The following adverse reactions and altered laboratory tests have been reported with the oral or parenteral use of clindamycin:
Gastrointestinal: Abdominal pain, esophagitis, nausea, vomiting, diarrhea and pseudomembranous colitis (see WARNINGS ).
Hematopoietic: Transient neutropenia (leukopenia), eosinophilia, agranulocytosis, and thrombocytopenia have been reported. No direct etiologic relationship to concurrent clindamycin therapy could be made in any of these reports.

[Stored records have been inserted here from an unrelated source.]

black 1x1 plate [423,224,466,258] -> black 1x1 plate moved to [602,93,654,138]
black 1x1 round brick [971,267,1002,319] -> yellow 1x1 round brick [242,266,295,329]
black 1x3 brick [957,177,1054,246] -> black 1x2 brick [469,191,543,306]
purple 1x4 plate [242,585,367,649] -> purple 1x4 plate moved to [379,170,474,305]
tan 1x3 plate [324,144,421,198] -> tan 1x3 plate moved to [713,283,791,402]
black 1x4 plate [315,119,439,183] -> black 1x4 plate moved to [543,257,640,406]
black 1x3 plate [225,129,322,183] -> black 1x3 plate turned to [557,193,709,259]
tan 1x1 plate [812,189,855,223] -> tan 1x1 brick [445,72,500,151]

Hypersensitivity Reactions: Maculopapular rash, vesiculobullous rash, and urticaria have been observed during drug therapy. Generalized mild to moderate morbilliform-like skin rashes are the most frequently reported of all adverse reactions. Rare instances of erythema multiforme, some resembling Stevens-Johnson syndrome, have been associated with clindamycin. A few cases of anaphylactoid reactions have been reported.
Liver: Jaundice and abnormalities in liver function tests have been observed during clindamycin therapy.
Musculoskeletal: Rare instances of polyarthritis have been reported.
Renal: Although no direct relationship of clindamycin to renal damage has been established, renal dysfunction as evidenced by azotemia, oliguria, and/or proteinuria has been observed in rare instances.
Vaginally applied clindamycin phosphate vaginal cream 2% could be absorbed in sufficient amounts to produce systemic effects (see WARNINGS and ADVERSE REACTIONS ).
DOSAGE AND ADMINISTRATION
The recommended dose is a single applicatorful of Clindesse (approximately 5 g of vaginal cream containing approximately 100 mg of clindamycin phosphate) administered once intravaginally at any time of the day.
Two clinical studies were conducted to evaluate the efficacy of Clindesse for the treatment of bacterial vaginosis. In one clinical study involving 144 patients with a baseline Nugent score >/=4, Clindesse demonstrated superior efficacy over placebo intravaginal cream as measured by therapeutic cure, clinical cure, and Nugent score cure (Table 2). Therapeutic cure was a composite endpoint which required both clinical cure and Nugent score cure. Clinical cure required normal vaginal discharge, vaginal pH < 4.7,< 20% clue cells on wet mount preparation, and negative "whiff" test (detection of amine odor on addition of 10% KOH to sample of the vaginal discharge). A Nugent score of 0-3 was considered a Nugent score cure. The Nugent scoring is based on microscopic examination of the Gram's stained vaginal smears for quantification of specific bacterial morphotypes.
In a second controlled clinical study involving 432 patients with a baseline Nugent score of >/=4, 221 women self-administered a single dose of Clindesse , and 211 women self-administered a single daily dose of Cleocin® Vaginal Cream 2% for 7 days. A single dose of Clindesse was shown to be similar to 7 daily doses of Cleocin® Vaginal Cream 2% for treatment of bacterial vaginosis as measured by therapeutic cure, clinical cure or Nugent score cure (Table 3). The study endpoints were identical to those described above for the placebo-controlled study.
The cure rates reported in the clinical studies with Clindesse were based on resolution of 4 out of 4 Amsel criteria and a Nugent score of <4, while the criteria for cure in previous clinical studies with Cleocin® Vaginal Cream were based solely on resolution of 2 out of 4 Amsel criteria, resulting in higher reported rates of cure for bacterial vaginosis.
Clindesse (clindamycin phosphate) Vaginal Cream, 2%, is available in cartons containing one single-dose, pre-filled disposable applicator (NDC 64011-124-08). Each applicator delivers approximately 5 g of vaginal cream containing approximately 100 mg of clindamycin phosphate.
Store at controlled room temperature 25°C (77°F); excursions permitted to 15°-30°C (59°-86°F). [See USP Controlled Room Temperature.] Avoid heat above 30°C (86°F).
U.S. Patent No. 5,266,329; Other patents pending.